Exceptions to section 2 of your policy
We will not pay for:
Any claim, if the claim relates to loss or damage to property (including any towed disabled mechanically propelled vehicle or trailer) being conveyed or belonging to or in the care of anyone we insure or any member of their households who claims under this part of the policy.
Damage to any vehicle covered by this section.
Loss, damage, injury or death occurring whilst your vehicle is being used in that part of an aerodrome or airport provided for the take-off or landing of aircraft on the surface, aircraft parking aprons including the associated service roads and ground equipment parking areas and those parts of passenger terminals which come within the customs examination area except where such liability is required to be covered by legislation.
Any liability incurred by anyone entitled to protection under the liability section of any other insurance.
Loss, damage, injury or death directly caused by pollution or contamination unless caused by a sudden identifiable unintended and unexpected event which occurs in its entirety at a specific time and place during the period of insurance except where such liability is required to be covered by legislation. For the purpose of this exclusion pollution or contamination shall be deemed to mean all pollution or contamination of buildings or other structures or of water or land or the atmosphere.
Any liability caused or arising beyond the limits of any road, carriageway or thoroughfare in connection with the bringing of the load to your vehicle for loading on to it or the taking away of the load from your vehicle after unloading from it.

━━━━

WHAT THE EXERCISE ASKS:
Go through the listing above. Show each line where the word "legislation" is found.

WRITTEN SOLUTION:
Loss, damage, injury or death occurring whilst your vehicle is being used in that part of an aerodrome or airport provided for the take-off or landing of aircraft on the surface, aircraft parking aprons including the associated service roads and ground equipment parking areas and those parts of passenger terminals which come within the customs examination area except where such liability is required to be covered by legislation.
Loss, damage, injury or death directly caused by pollution or contamination unless caused by a sudden identifiable unintended and unexpected event which occurs in its entirety at a specific time and place during the period of insurance except where such liability is required to be covered by legislation. For the purpose of this exclusion pollution or contamination shall be deemed to mean all pollution or contamination of buildings or other structures or of water or land or the atmosphere.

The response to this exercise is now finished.